Task – Of the lines below, copy those that hold the word "Example".

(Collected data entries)

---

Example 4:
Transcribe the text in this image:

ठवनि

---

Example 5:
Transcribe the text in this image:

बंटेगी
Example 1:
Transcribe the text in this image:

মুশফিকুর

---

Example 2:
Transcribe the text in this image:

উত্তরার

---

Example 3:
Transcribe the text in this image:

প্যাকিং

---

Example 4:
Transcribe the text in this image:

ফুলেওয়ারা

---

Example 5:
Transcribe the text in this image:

...

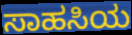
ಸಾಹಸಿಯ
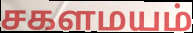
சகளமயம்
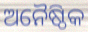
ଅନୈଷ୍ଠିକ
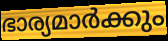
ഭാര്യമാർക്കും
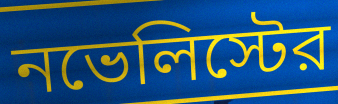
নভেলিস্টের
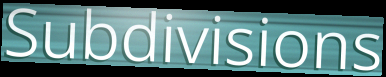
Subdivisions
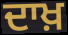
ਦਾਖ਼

Solution to this problem –
Example 4:
Example 5:
Example 1:
Example 2:
Example 3:
Example 4:
Example 5:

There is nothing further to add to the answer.